Where the film regained merit for me was in its spooky quality and ruminative pace, along with the uncertain message/intention of the central mystery.  With some forty-five minutes remaining in running time I still wasn’t sure where "The Wonder" was ultimately leading.  What  sadly enriched & intensified my viewing experience is knowing firsthand the horrible physical and mental agony of nutritional deprival, what with an eating disorder first launched in girlhood and presently flaring.  But when I consequently forgave (and gave into) the premise I found myself mesmerized.  The internal conflict I faced in rejecting my critic’s voice almost mirrors the strong but gradually fading skepticism of Florence Pugh’s central nurse.  She is originally hired to monitor Anna, whose family is suspected of staging the alleged “miracle” for fame & financial donations to their lamentably meager poor box, as benefitted by gawking, awestruck visitors.  I especially appreciated that she was an Englishwoman assigned to oversee an Irish patient's care but instructed to DO NOTHING, as this dynamic reflects the criminal lack of intervention and assistance by Great Britain’s parliament for its then-indentured colony during its time of crisis.  (To further strain the relationship, in the 19th century Irish tenant farmers were permitted few rights under England’s heartlessly restrictive Penal Laws, with the lasting resentment on pointed display in several exchanges of dialogue.)  

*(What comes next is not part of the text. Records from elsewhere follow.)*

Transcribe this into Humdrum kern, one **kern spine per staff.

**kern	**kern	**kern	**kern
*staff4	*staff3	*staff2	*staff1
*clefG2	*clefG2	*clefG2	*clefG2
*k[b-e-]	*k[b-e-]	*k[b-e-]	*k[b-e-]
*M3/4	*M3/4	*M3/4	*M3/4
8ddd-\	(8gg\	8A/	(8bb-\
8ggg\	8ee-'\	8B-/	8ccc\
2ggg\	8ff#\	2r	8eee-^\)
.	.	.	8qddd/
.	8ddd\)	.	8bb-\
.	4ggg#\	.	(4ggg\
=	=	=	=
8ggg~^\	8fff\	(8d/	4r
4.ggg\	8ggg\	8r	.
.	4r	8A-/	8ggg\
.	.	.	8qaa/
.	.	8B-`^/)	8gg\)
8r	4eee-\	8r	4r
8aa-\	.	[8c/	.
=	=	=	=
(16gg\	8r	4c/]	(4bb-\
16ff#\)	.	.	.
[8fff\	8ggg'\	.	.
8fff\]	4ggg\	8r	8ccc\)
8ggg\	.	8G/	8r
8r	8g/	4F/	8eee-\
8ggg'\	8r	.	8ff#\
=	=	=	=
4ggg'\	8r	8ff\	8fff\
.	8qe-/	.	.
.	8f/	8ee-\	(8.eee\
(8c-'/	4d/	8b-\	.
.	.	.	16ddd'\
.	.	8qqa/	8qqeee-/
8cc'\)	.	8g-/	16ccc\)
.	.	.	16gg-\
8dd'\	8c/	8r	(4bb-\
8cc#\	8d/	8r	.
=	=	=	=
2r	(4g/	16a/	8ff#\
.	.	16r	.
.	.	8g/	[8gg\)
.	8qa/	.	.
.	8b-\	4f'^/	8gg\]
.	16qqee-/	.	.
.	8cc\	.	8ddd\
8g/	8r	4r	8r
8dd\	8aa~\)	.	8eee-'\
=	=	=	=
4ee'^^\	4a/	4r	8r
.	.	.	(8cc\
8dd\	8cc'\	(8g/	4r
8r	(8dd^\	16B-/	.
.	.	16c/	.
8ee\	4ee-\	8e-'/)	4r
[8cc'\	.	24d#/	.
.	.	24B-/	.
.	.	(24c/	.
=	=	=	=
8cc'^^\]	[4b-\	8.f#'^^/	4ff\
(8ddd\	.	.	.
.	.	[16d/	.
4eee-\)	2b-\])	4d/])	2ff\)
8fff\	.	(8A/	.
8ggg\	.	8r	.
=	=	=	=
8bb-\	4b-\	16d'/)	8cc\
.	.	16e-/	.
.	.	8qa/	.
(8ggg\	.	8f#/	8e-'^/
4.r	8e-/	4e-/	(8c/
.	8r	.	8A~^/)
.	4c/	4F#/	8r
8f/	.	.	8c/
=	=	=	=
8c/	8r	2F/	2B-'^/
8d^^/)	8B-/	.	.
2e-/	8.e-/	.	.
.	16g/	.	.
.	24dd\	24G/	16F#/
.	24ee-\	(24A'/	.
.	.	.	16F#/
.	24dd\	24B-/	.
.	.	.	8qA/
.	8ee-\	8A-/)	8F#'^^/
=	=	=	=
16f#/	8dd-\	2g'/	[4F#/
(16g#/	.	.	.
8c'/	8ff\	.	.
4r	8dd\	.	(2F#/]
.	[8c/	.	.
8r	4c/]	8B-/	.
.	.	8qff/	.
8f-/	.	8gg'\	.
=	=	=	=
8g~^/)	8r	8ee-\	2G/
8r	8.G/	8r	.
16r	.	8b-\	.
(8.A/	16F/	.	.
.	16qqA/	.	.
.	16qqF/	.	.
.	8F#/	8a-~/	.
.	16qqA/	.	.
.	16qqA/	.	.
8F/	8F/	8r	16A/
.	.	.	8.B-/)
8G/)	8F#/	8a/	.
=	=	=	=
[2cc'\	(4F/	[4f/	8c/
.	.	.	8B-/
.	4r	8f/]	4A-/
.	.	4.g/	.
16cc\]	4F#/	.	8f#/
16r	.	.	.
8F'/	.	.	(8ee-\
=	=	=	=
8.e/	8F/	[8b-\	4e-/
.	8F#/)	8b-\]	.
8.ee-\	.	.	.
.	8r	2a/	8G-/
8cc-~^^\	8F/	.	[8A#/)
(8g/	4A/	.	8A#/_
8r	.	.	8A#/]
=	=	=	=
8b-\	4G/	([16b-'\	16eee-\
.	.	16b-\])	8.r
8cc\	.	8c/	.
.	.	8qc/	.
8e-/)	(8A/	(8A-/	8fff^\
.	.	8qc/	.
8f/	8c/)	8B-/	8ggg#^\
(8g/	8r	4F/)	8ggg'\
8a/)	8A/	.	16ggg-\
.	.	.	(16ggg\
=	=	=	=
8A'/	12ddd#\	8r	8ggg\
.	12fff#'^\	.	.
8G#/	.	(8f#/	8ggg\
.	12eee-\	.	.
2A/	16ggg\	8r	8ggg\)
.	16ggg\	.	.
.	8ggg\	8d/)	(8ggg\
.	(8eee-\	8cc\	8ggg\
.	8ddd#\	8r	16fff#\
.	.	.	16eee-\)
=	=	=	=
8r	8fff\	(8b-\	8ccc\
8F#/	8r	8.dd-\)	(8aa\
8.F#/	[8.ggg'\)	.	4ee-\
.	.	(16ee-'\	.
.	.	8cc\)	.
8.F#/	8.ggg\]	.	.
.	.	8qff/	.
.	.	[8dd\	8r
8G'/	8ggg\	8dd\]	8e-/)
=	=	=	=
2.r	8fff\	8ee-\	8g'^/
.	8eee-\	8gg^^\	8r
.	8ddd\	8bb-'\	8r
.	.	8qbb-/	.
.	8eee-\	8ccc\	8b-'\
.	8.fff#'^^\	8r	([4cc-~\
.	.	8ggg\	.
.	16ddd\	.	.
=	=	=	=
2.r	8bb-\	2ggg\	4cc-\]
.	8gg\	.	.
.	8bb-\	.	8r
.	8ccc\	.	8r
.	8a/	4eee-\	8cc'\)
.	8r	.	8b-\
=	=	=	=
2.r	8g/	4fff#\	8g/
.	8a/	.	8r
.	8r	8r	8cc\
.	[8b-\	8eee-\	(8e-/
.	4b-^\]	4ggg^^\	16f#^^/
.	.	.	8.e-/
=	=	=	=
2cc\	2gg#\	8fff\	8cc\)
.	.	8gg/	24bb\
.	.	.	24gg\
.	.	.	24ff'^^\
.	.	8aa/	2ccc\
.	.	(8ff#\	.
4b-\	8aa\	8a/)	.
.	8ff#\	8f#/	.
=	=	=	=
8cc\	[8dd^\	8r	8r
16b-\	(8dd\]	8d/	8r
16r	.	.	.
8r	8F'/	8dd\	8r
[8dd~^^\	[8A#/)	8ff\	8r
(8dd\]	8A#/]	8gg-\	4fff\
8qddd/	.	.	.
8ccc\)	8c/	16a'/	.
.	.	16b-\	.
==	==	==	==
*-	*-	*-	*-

Pugh anchors it all with an unapologetic, take-charge resoluteness recalling the best of Kate Winslet, and I imagine she is in line for similar plaudits, if not A-list opportunities.  I was relieved that after just shy of two hours the gut-wrenching story arrived at a satisfying end without cheapening its vision.  What's more, I thought it was a thoughtful detail, perhaps (yet again) a bit heavy-handed, to have Anna *SPOILER ALERT* reinvent herself, near-death, as a whole new person she calls "Nan".  Not only is this a pointed rearrangement of her birth name but also, perhaps, serves as an intentional attempt to draw upon the Hindi meaning of the word.  For those unacquainted with Indian cuisine, nan is unleavened bread; that it is shaped like a teardrop provides yet another poetic inclusion.  (Certainly, it was not unintentional that Anna/Nan is “reborn” once she finally permits herself what appear to be the tiniest possible allowance of a softened wheat roll.)  Such creative decisions summon to mind other elegant and artful gothic prestige pictures as "Portrait of a Lady on Fire," "The Piano," "Manon of the Spring," "Howard’s End," and (most famously) "Jane Eyre" in its countless incarnations.

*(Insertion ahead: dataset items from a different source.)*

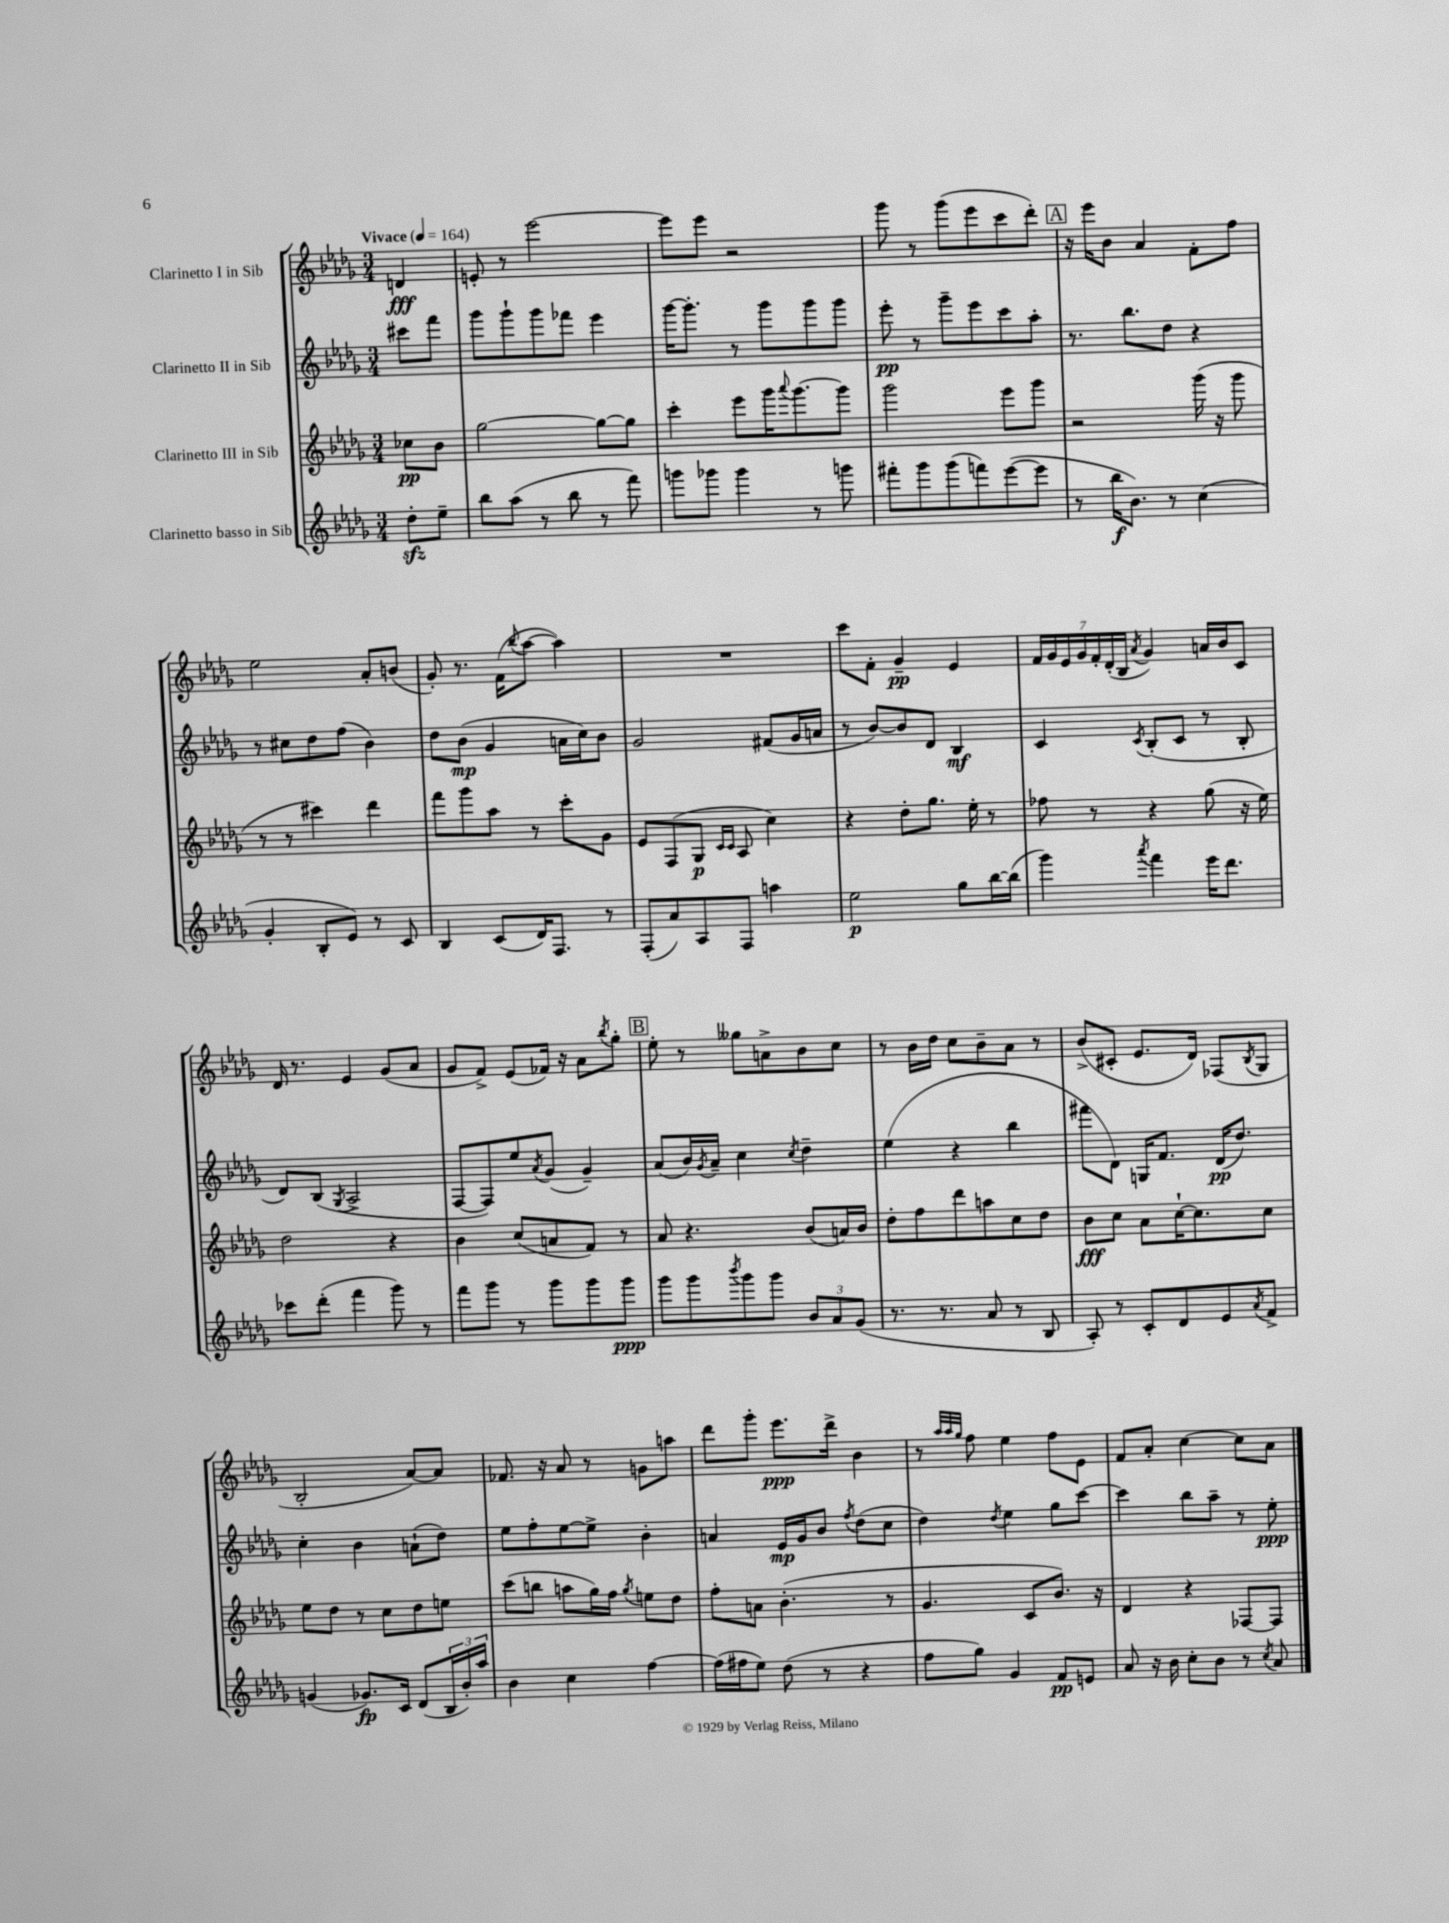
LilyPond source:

<<
\new StaffGroup <<
\new Staff = "s0" \with { instrumentName = "Clarinetto I in Sib" } {
    \clef treble \key des \major \numericTimeSignature \time 3/4 \partial 4 \tempo "Vivace" 4 = 164
    d'4\fff |
    e'8-. r8 ees'''2~ |
    ees'''8 ees'''8 r2 |
    ges'''8 r8 ges'''8( ees'''8 c'''8 des'''8-.) |
    \mark \markup { \box "A" } r16 ees'''16 bes'8 aes'4 f'8-. f''8 |
    ees''2 aes'8-. b'8( |
    ges'8-.) r8. f'16( \appoggiatura { bes''8 } aes''8~ aes''4) |
    R2. |
    c'''8 f'8-. ges'4--\pp ees'4 |
    \tuplet 7/4 { f'16 ges'16 ees'16 ges'16 f'16-. des'16-.( bes16 } \acciaccatura { aes'8 } ges'4) a'16 bes'16 c'8 |
    des'16 r8. ees'4 ges'8( aes'8 |
    ges'8 f'8->) ees'8( fes'16) r16 aes'8 \acciaccatura { bes''8 } ges''8-. |
    \mark \markup { \box "B" } ees''8-. r8 geses''8 a'8-> bes'8 c''8 |
    r8 bes'16 des''16 c''8 bes'8-- aes'8 r8 |
    bes'8->( cis'8-. ees'8. des'16) fes8( \acciaccatura { bes8 } ges8 |
    bes2-. aes'8~) aes'8 |
    fes'8. r16 aes'8 r8 g'8 a''8 |
    des'''8 ges'''8-. ees'''8.\ppp des'''16-> bes'4 |
    r8 \grace { aes''32 aes''32 ges''32 } f''8 ees''4 f''8 ees'8 |
    f'8 aes'8-. c''4~ c''8 aes'8 \bar "|." |
}
\new Staff = "s1" \with { instrumentName = "Clarinetto II in Sib" } {
    \clef treble \key des \major \numericTimeSignature \time 3/4 \partial 4
    cis'''8 f'''8 |
    ges'''8 ges'''8-! ges'''8 fes'''8 ees'''4 |
    ges'''16~ ges'''8.-. r8 ges'''8 ges'''8 ges'''8 |
    ees'''8-.\pp r8 ges'''8-- ees'''8 c'''8 aes''8-. |
    \mark \markup { \box "A" } r8. bes''8. des''8 r4 |
    r8 cis''8 des''8 f''8( bes'4) |
    des''8 bes'8\mp( ges'4 a'16 c''16) bes'8 |
    ges'2 fis'8( ges'16 a'16 |
    r8 bes'8~) bes'8 des'8 bes4\mf |
    c'4 \acciaccatura { c'8 } bes8-.( c'8 r8 bes8-. |
    des'8) bes8( \acciaccatura { ges8 } aes2-> |
    f8~ f8) ees''8 \acciaccatura { aes'8 } ges'8( ges'4--) |
    \mark \markup { \box "B" } aes'8( bes'16) \acciaccatura { ges'8 } aes'16-- c''4 \acciaccatura { c''8 } des''4-- |
    ees''4( r4 bes''4 |
    fis'''8 des'8) g16 f'8. des'16\pp( des''8.) |
    c''4-. bes'4 a'8-!( des''8) |
    ees''8 f''8-. ees''8~ ees''8-> bes'4-. |
    a'4 ees'16\mp ges'16 bes'8 \acciaccatura { f''8 } des''8( c''8 |
    des''4) \acciaccatura { des''8 } ees''4 ges''8 c'''8~ |
    c'''4 bes''8 aes''8-- r8 ees''8-.\ppp \bar "|." |
}
\new Staff = "s2" \with { instrumentName = "Clarinetto III in Sib" } {
    \clef treble \key des \major \numericTimeSignature \time 3/4 \partial 4
    ces''8\pp bes'8 |
    ges''2~ ges''8~ ges''8 |
    c'''4-. ees'''8 ges'''16 \appoggiatura { aes'''8 } ges'''8.~ ges'''8 |
    ges'''2 ees'''8 ges'''8 |
    \mark \markup { \box "A" } r2 ges'''16( r16 ges'''8 |
    r8 r8 cis'''4) des'''4 |
    f'''8 ges'''8 aes''8 r8 c'''8-. ges'8 |
    ees'8 f8( ges8\p \grace { c'16 c'16 } aes8 c''4) |
    r4 des''8-. ges''8. ees''16-. r8 |
    fes''8 r8 r4 ges''8( r16 ees''16) |
    des''2 r4 |
    bes'4 c''8( a'8 f'8) r8 |
    \mark \markup { \box "B" } aes'8 r4. bes'8( a'16) bes'16 |
    des''8-. f''8 des'''8 a''8 c''8 des''8 |
    bes'8\fff c''8 aes'8 c''16~-! c''8. c''8 |
    ees''8 des''8 r8 c''8 des''8 e''8 |
    c'''8( b''8 a''8 ges''16) f''16 \acciaccatura { ges''8 } e''8 des''8 |
    f''8-. a'8 bes'4.-.( r8 |
    ges'4. c'8 bes'8.) r16 |
    des'4 r4 fes8~ fes8 \bar "|." |
}
\new Staff = "s3" \with { instrumentName = "Clarinetto basso in Sib" } {
    \clef treble \key des \major \numericTimeSignature \time 3/4 \partial 4
    des''8-.\sfz ees''8-- |
    bes''8 aes''8( r8 bes''8 r8 f'''8) |
    g'''8 ges'''8 ges'''4 r8 g'''8 |
    fis'''8-. ges'''8 ges'''8( f'''8) ees'''8~( ees'''8 |
    \mark \markup { \box "A" } r8 bes''16\f bes'8.) r8 c''4( |
    ges'4-. bes8-. ees'8) r8 c'8 |
    bes4 c'8( des'16) f8. r8 |
    f8-.( aes'8) aes8 f8 a''4 |
    ees''2\p ges''8 bes''16~ bes''16( |
    ges'''4) \acciaccatura { aes'''8 } f'''4 ees'''16 des'''8. |
    ces'''8 des'''8-.( f'''4 ges'''8) r8 |
    f'''8 ges'''8 r8 ges'''8 ges'''8 ges'''8\ppp |
    \mark \markup { \box "B" } ges'''8 ges'''8 \acciaccatura { bes'''8 } ges'''8 ges'''8 \tuplet 3/2 { bes'8 aes'8 ges'8( } |
    r8. r8. aes'8 r8 bes8 |
    aes8-.) r8 c'8-. des'8 ees'8 \acciaccatura { aes'8 } f'8-> |
    g'4( ges'8.\fp) c'16 des'8( \tuplet 3/2 { bes16 bes'16-.) aes''16 } |
    bes'4 c''4 f''4~ |
    f''16( fis''16 ees''8) des''8( r8 r4 |
    f''8 ges''8) ges'4 f'8\pp e'8 |
    aes'8 r16 bes'16 c''8-. bes'8 r8 \acciaccatura { c''8 } aes'8 \bar "|." |
}
>>
>>
\layout { \context { \Score \remove "Bar_number_engraver" } }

It is not until Pugh's long-overdue interrogation of her charge in the final act that Anna ultimately divulges to her trusted nurse-come-friend the reasoning that has thus far motivated her "gradual suicide".  When insistently (but compassionately) questioned, Anna confides that a prematurely deceased brother, Rupert, was her sexual abuser.  For the sin of sibling fornication he is punished in the afterlife to an everlasting torture for which she, as his partner and "bride", is personally responsible and alone capable of reversing.  “That’s what Hell is — it’s ceaseless,” she explains.  For those enduring anorexia —or struggling with a comparative barrier to adequate sustenance— our own Great Hunger can be similarly unrelenting.  I wish for so many the world over to be granted relief —if not release— in this life, or the next.